----- Source data

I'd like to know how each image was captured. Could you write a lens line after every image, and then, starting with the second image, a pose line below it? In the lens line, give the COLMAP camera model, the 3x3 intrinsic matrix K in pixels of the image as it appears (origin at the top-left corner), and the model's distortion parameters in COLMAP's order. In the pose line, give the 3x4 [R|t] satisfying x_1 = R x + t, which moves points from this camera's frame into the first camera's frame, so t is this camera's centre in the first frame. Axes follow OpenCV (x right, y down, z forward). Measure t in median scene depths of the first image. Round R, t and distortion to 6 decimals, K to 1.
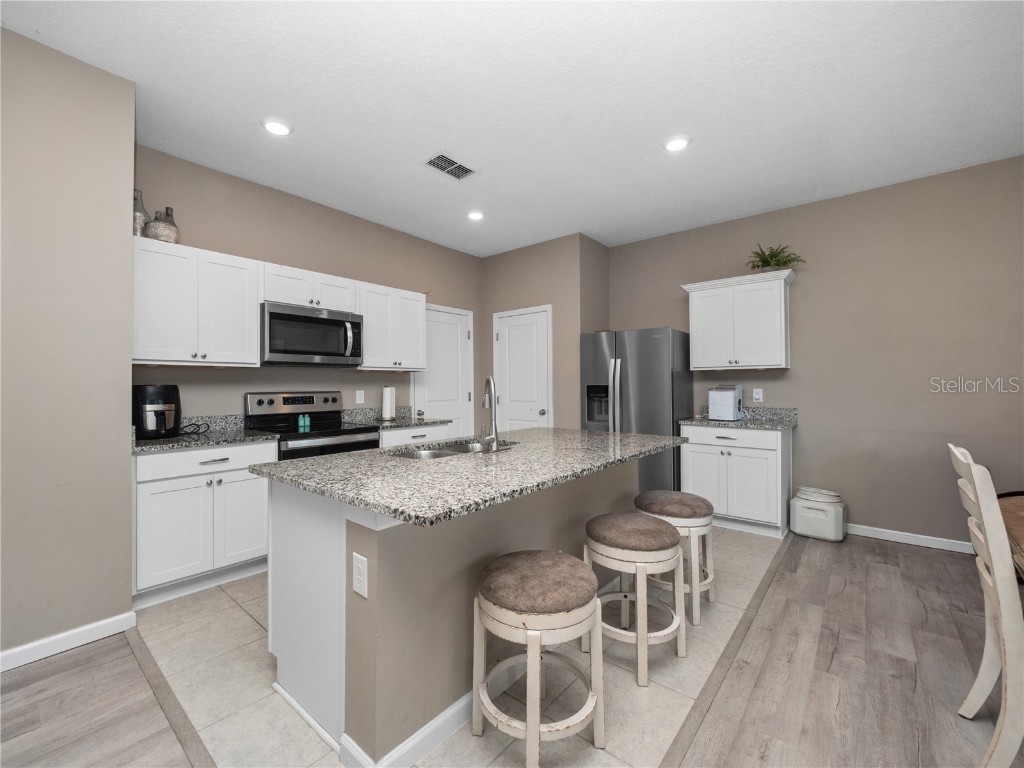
lens RADIAL K [[434.1, 0, 501.0], [0, 434.1, 383.0], [0, 0, 1]] dist [-0.000497, -0.000216]
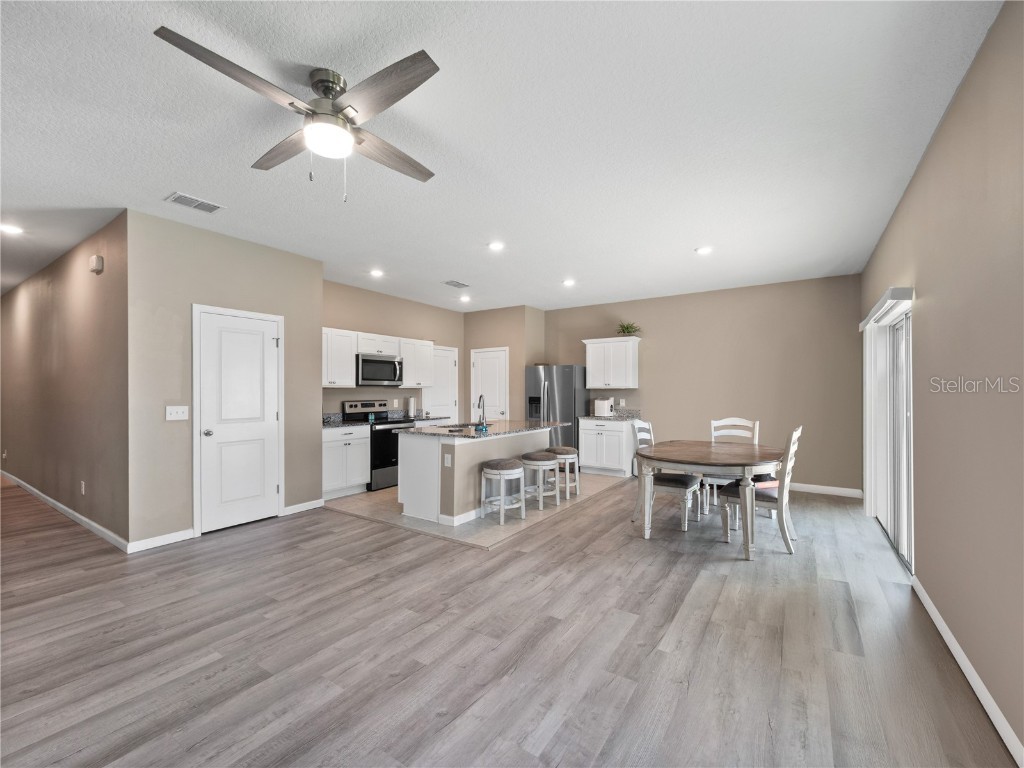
lens RADIAL K [[440.9, 0, 503.8], [0, 440.9, 390.5], [0, 0, 1]] dist [0.000077, -0.000111]
pose [[0.994100, 0.005824, 0.108311, -0.100125], [-0.006248, 0.999974, 0.003574, -0.028441], [-0.108288, -0.004229, 0.994111, -0.816574]]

----------

### What to work on:
Repeat the full listing above exactly, with no pictures in the copy.

### Solution to this task:
I'd like to know how each image was captured. Could you write a lens line after every image, and then, starting with the second image, a pose line below it? In the lens line, give the COLMAP camera model, the 3x3 intrinsic matrix K in pixels of the image as it appears (origin at the top-left corner), and the model's distortion parameters in COLMAP's order. In the pose line, give the 3x4 [R|t] satisfying x_1 = R x + t, which moves points from this camera's frame into the first camera's frame, so t is this camera's centre in the first frame. Axes follow OpenCV (x right, y down, z forward). Measure t in median scene depths of the first image. Round R, t and distortion to 6 decimals, K to 1.
lens RADIAL K [[434.1, 0, 501.0], [0, 434.1, 383.0], [0, 0, 1]] dist [-0.000497, -0.000216]
lens RADIAL K [[440.9, 0, 503.8], [0, 440.9, 390.5], [0, 0, 1]] dist [0.000077, -0.000111]
pose [[0.994100, 0.005824, 0.108311, -0.100125], [-0.006248, 0.999974, 0.003574, -0.028441], [-0.108288, -0.004229, 0.994111, -0.816574]]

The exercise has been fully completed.